Nous avons échangé avec Paul-Dylan autour de l’évolution structurelle de la Fondation Ethereum (EF), de son virage stratégique vers davantage de pragmatisme, et de la transition nécessaire d’un développement centré sur l’infrastructure vers un écosystème davantage orienté applications.

"Nous avons observé des changements profonds dans la structure de l’EF en tant qu’organisation, mais aussi dans sa culture, devenue beaucoup plus pragmatique. Je pense que l’EF ne reçoit pas assez de reconnaissance pour cela, en grande partie parce que ses détracteurs sont peut-être trop focalisés sur Crypto Twitter.

Nous avons vu un changement de leadership qui a installé Tomasz comme une voix du pragmatisme pour contrebalancer les tendances cypherpunk traditionnelles, avec un nouveau mantra : scale la L1, scale les blobs et améliorer l’UX, ainsi que des efforts plus modestes mais importants, comme la refonte de la page apps d’ethereum.org.

L’organisation de l’EF elle-même a subi des changements structurels, avec la rationalisation de Protocol Research and Development en une entité unique, Protocol, rendant plus lisibles sa structure de gouvernance et ses responsabilités.
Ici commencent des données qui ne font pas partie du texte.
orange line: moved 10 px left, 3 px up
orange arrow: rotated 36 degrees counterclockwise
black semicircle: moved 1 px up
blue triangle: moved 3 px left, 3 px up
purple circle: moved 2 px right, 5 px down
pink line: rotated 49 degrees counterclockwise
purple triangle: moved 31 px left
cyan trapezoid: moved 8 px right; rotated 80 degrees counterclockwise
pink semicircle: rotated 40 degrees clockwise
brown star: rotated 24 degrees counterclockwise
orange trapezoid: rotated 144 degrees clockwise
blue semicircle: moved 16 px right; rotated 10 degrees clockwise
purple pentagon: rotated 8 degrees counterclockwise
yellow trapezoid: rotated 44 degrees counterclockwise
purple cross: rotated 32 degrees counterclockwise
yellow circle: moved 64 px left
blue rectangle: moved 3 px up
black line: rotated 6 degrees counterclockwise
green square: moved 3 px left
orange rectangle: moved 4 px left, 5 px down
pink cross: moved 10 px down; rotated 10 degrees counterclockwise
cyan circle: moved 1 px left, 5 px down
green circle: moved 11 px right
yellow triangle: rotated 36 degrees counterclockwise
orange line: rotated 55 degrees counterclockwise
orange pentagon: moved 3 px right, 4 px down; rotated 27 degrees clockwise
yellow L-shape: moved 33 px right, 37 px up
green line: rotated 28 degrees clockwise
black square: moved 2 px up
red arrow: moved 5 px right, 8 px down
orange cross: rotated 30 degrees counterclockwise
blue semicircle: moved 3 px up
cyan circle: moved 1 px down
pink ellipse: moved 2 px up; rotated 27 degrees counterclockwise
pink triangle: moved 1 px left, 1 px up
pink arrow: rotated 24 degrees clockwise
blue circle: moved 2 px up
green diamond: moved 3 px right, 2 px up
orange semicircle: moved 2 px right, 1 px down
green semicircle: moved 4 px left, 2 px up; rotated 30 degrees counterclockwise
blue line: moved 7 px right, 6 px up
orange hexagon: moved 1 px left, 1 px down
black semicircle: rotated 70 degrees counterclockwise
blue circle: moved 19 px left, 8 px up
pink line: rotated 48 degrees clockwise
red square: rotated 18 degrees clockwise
Sous Ecodev, la réorganisation inclut désormais des sous-sections très orientées écosystème, comme “Founder Success”, “Enterprise Acceleration” et “Launchpad”.

Il est probablement encore trop tôt pour voir les fruits de ces efforts, mais pour ceux qui y prêtent attention, il est clair que l’EF n’est plus une organisation excessivement tournée vers elle-même, ou du moins qu’elle comprend que si le Protocol (l’infrastructure) reste important, Ecodev (les applications) doit de plus en plus être mis en avant. Pour moi, la véritable transition aura lieu lorsque ces priorités seront inversées et que nous verrons Ecodev devenir le centre.

À Devconnect, il est clair que les applications occupent une place de plus en plus centrale, même s’il subsiste encore une sur-emphase sur le développement de l’infrastructure, qui devrait selon moi passer à l’arrière-plan, car il s’agit d’un travail de spécialiste peu susceptible de séduire un public large."

De notre point de vue, ce changement est un signal très positif pour Ethereum. Le fait que l’Ethereum Foundation prenne en compte les retours de la communauté et les traduise en évolutions concrètes, à la fois dans l’organisation et la stratégie, est exactement ce dont a besoin l’écosystème Ethereum pour sa prochaine phase de croissance.